▶ _Set task_:
In the court passage below about joining a gun charge with drug charges, where were the gun and the drugs found?

▶ _Given text_:
'''
Moreover, the fact that guns are tools for the execution of drug trafficking crimes provides an additional basis for concluding that the gun charge was properly joined with the drug charge. Id. at 776-77. In Montes-Cardenas, the court reasoned that a gun charge was properly joined with a drug charge for the same reasons that allow the government to introduce weapons into evidence at drug trials. Id. at 776. The court stated that "[e]xperience on the trial and appellate benches has taught that substantial dealers in narcotics keep firearms on their premises as tools of the trade almost to the same extent as they keep scales, glassine bags, cutting equipment, and other narcotic equipment." Id. at 777 (quoting United States v. Perez, 648 F.2d 219, 224 (5th Cir.1981), cert. denied, 454 U.S. 1055, 102 S.Ct. 602, 70 L.Ed.2d 592 (citation omitted)). Consequently, the court in Montes-Cardenas concluded that joinder of a weapons offense with drug charges is proper under Rule 8(a), especially when the weapons and drugs are found in the same search. Id. at 777. This is precisely the case here; the gun and the drugs were found in the same search of Windom's automobile. Therefore, the court rules that the district court did not err in joining Windom's gun offense with the narcotics charges.
'''
▶ _Dataset content_:
'''
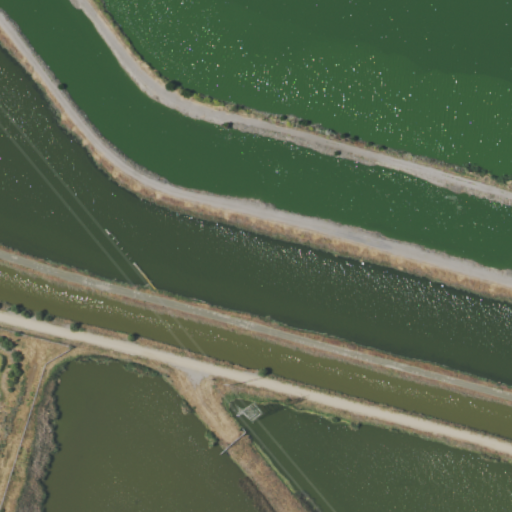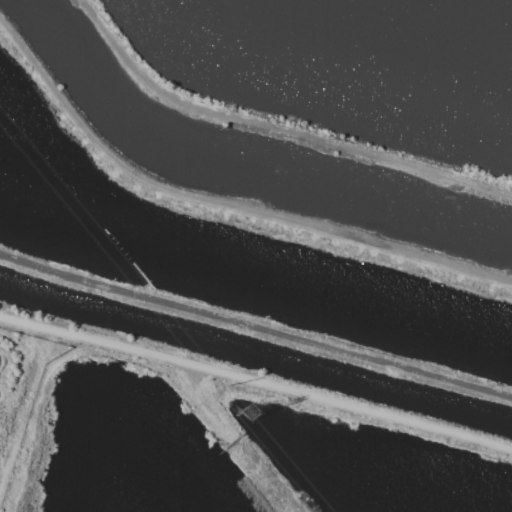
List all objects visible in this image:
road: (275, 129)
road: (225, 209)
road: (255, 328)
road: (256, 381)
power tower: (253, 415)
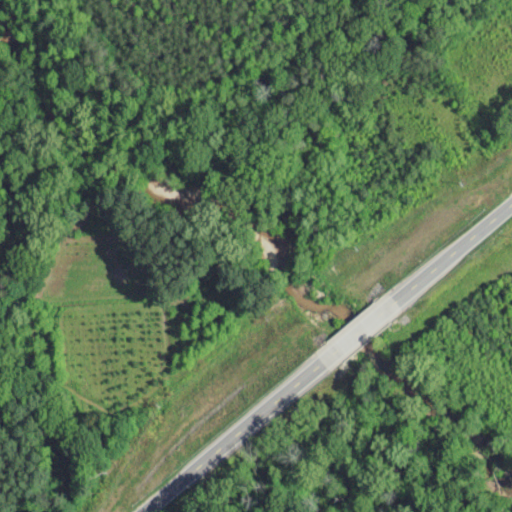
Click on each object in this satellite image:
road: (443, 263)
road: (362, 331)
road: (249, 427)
'''
'''
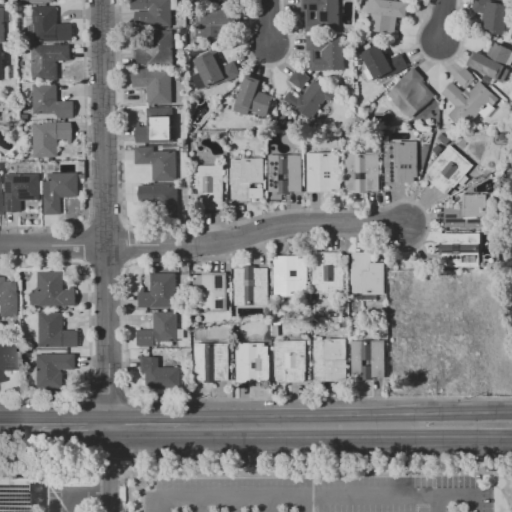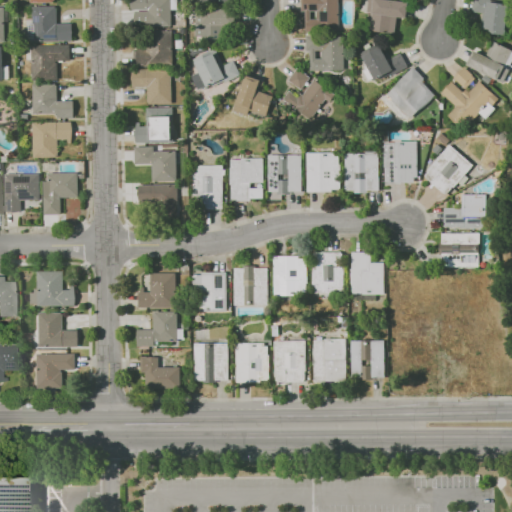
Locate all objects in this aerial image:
'''
▶ _Result of this exercise_:
They were found in the same search of Windom's automobile.